* begin Dataset excerpts *
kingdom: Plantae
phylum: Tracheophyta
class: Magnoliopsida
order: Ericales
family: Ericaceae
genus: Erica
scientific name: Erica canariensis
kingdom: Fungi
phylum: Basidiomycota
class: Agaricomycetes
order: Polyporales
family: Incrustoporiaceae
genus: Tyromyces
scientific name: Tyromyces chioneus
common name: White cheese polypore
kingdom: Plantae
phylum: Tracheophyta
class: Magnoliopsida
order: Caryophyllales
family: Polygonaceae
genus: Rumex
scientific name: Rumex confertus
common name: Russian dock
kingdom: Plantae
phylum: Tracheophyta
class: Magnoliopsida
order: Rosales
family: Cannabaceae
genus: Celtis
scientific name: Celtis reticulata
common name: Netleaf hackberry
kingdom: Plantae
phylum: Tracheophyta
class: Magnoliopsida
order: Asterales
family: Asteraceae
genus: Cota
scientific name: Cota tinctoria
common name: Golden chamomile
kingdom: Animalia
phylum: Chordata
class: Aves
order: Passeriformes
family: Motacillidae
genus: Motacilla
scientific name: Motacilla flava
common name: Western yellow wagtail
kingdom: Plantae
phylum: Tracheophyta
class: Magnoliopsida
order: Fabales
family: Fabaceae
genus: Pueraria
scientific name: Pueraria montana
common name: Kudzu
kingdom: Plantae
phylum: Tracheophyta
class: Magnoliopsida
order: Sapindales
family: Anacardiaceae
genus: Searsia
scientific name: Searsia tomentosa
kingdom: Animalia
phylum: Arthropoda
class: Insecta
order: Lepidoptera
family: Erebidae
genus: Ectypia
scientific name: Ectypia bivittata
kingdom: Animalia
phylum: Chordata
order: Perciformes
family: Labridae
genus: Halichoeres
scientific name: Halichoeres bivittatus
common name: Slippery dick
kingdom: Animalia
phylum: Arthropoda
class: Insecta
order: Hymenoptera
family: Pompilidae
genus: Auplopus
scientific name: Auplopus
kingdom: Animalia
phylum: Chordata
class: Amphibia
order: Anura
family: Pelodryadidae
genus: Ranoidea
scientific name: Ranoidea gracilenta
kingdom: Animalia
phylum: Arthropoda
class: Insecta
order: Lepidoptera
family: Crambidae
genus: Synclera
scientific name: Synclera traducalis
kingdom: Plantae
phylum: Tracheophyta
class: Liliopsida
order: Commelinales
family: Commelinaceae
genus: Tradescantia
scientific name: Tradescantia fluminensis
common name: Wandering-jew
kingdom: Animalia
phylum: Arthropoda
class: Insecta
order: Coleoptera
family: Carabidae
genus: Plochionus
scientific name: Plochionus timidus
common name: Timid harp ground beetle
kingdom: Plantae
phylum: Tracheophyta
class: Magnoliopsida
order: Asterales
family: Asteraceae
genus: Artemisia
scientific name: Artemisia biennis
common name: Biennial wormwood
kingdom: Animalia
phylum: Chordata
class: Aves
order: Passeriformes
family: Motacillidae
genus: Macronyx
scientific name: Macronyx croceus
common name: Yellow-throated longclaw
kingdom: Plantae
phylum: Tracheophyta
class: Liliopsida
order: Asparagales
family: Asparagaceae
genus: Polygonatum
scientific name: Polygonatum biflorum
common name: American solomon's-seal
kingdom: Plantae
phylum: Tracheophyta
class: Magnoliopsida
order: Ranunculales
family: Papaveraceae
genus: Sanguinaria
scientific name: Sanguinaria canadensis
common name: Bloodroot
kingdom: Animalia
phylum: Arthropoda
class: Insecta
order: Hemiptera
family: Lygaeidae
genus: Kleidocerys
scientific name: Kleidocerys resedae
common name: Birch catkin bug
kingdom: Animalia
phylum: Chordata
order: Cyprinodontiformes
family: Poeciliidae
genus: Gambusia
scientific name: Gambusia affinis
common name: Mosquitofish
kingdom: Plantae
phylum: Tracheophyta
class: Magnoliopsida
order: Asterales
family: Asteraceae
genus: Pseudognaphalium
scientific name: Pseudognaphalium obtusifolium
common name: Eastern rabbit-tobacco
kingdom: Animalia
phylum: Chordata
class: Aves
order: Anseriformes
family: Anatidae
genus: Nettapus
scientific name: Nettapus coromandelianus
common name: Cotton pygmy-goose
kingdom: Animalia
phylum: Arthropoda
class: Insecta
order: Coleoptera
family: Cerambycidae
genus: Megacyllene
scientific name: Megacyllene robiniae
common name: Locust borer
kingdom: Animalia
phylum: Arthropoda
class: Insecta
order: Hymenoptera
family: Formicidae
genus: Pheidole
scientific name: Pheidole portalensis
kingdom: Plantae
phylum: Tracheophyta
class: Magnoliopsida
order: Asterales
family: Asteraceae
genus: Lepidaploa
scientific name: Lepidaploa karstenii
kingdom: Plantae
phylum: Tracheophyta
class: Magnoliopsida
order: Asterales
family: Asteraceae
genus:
* end Dataset excerpts *
Instructions for the task => Reproduce every line of the rows above word for word, with nothing changed or left out.

Exercise result =>
kingdom: Plantae
phylum: Tracheophyta
class: Magnoliopsida
order: Ericales
family: Ericaceae
genus: Erica
scientific name: Erica canariensis
kingdom: Fungi
phylum: Basidiomycota
class: Agaricomycetes
order: Polyporales
family: Incrustoporiaceae
genus: Tyromyces
scientific name: Tyromyces chioneus
common name: White cheese polypore
kingdom: Plantae
phylum: Tracheophyta
class: Magnoliopsida
order: Caryophyllales
family: Polygonaceae
genus: Rumex
scientific name: Rumex confertus
common name: Russian dock
kingdom: Plantae
phylum: Tracheophyta
class: Magnoliopsida
order: Rosales
family: Cannabaceae
genus: Celtis
scientific name: Celtis reticulata
common name: Netleaf hackberry
kingdom: Plantae
phylum: Tracheophyta
class: Magnoliopsida
order: Asterales
family: Asteraceae
genus: Cota
scientific name: Cota tinctoria
common name: Golden chamomile
kingdom: Animalia
phylum: Chordata
class: Aves
order: Passeriformes
family: Motacillidae
genus: Motacilla
scientific name: Motacilla flava
common name: Western yellow wagtail
kingdom: Plantae
phylum: Tracheophyta
class: Magnoliopsida
order: Fabales
family: Fabaceae
genus: Pueraria
scientific name: Pueraria montana
common name: Kudzu
kingdom: Plantae
phylum: Tracheophyta
class: Magnoliopsida
order: Sapindales
family: Anacardiaceae
genus: Searsia
scientific name: Searsia tomentosa
kingdom: Animalia
phylum: Arthropoda
class: Insecta
order: Lepidoptera
family: Erebidae
genus: Ectypia
scientific name: Ectypia bivittata
kingdom: Animalia
phylum: Chordata
order: Perciformes
family: Labridae
genus: Halichoeres
scientific name: Halichoeres bivittatus
common name: Slippery dick
kingdom: Animalia
phylum: Arthropoda
class: Insecta
order: Hymenoptera
family: Pompilidae
genus: Auplopus
scientific name: Auplopus
kingdom: Animalia
phylum: Chordata
class: Amphibia
order: Anura
family: Pelodryadidae
genus: Ranoidea
scientific name: Ranoidea gracilenta
kingdom: Animalia
phylum: Arthropoda
class: Insecta
order: Lepidoptera
family: Crambidae
genus: Synclera
scientific name: Synclera traducalis
kingdom: Plantae
phylum: Tracheophyta
class: Liliopsida
order: Commelinales
family: Commelinaceae
genus: Tradescantia
scientific name: Tradescantia fluminensis
common name: Wandering-jew
kingdom: Animalia
phylum: Arthropoda
class: Insecta
order: Coleoptera
family: Carabidae
genus: Plochionus
scientific name: Plochionus timidus
common name: Timid harp ground beetle
kingdom: Plantae
phylum: Tracheophyta
class: Magnoliopsida
order: Asterales
family: Asteraceae
genus: Artemisia
scientific name: Artemisia biennis
common name: Biennial wormwood
kingdom: Animalia
phylum: Chordata
class: Aves
order: Passeriformes
family: Motacillidae
genus: Macronyx
scientific name: Macronyx croceus
common name: Yellow-throated longclaw
kingdom: Plantae
phylum: Tracheophyta
class: Liliopsida
order: Asparagales
family: Asparagaceae
genus: Polygonatum
scientific name: Polygonatum biflorum
common name: American solomon's-seal
kingdom: Plantae
phylum: Tracheophyta
class: Magnoliopsida
order: Ranunculales
family: Papaveraceae
genus: Sanguinaria
scientific name: Sanguinaria canadensis
common name: Bloodroot
kingdom: Animalia
phylum: Arthropoda
class: Insecta
order: Hemiptera
family: Lygaeidae
genus: Kleidocerys
scientific name: Kleidocerys resedae
common name: Birch catkin bug
kingdom: Animalia
phylum: Chordata
order: Cyprinodontiformes
family: Poeciliidae
genus: Gambusia
scientific name: Gambusia affinis
common name: Mosquitofish
kingdom: Plantae
phylum: Tracheophyta
class: Magnoliopsida
order: Asterales
family: Asteraceae
genus: Pseudognaphalium
scientific name: Pseudognaphalium obtusifolium
common name: Eastern rabbit-tobacco
kingdom: Animalia
phylum: Chordata
class: Aves
order: Anseriformes
family: Anatidae
genus: Nettapus
scientific name: Nettapus coromandelianus
common name: Cotton pygmy-goose
kingdom: Animalia
phylum: Arthropoda
class: Insecta
order: Coleoptera
family: Cerambycidae
genus: Megacyllene
scientific name: Megacyllene robiniae
common name: Locust borer
kingdom: Animalia
phylum: Arthropoda
class: Insecta
order: Hymenoptera
family: Formicidae
genus: Pheidole
scientific name: Pheidole portalensis
kingdom: Plantae
phylum: Tracheophyta
class: Magnoliopsida
order: Asterales
family: Asteraceae
genus: Lepidaploa
scientific name: Lepidaploa karstenii
kingdom: Plantae
phylum: Tracheophyta
class: Magnoliopsida
order: Asterales
family: Asteraceae
genus:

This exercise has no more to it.